The gist of most soufflés is this: you make a base, fold in whipped egg whites, and bake. If you're doing a sweet soufflé, maybe your base is chocolate. If you're doing a savory version, maybe your base is a version of a bechamel sauce, creamy with flecks of herbs. In this sense, the technique for most recipes is the same. Here are a few tips to make sure you succeed each and every time you set out to bake this light, airy treat.
- For Fail-Proof Meringue, Add Acid! This is not required by any means, but if you have trouble getting your egg whites or meringue to peak properly, you can always add a little lemon juice or cream of tartar to help strengthen the structure of the mixture.
- Don't Overfold: The tendency with many people is to really whip the whites into the base mixture. This is a mistake. You want to gently fold in the whites only until the point where the streaks of white disappear. Until you do this a few times, you'll probably feel as though you're under-mixing. Chances are: you're not.

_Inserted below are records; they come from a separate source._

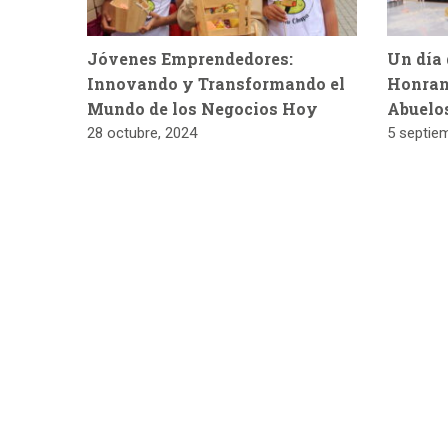
Jóvenes Emprendedores:
Un día 
Innovando y Transformando el
Honran
Mundo de los Negocios Hoy
Abuelo
28 octubre, 2024
5 septie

- Use Fresh Room Temperature Eggs: Your eggs will act the way you want them to if they're room temperature. Whipping cold eggs is harder work and you won't get as much lift.
- Level off the Top of Your Soufflé With a Knife: You don't have to do this, but you know that magical flat top that soufflés have when you order them at restaurants? That's achieved with the swipe of a flat knife on the top of your souffle.
- Use the Bottom Oven Rack: Generally speaking (although each oven is certainly different), the bottom oven rack is what you want to use to achieve lift. So for anything light and airy that needs rise, bake on the bottom.
Weeknight Tip: Did you know that you can make a soufflé ahead of time and bake them off when you're ready? This is a great party tip — make them the day before, cover and refrigerate them and take them to room temperature before you bake them off. They can be refrigerated for up 2 to 3 days.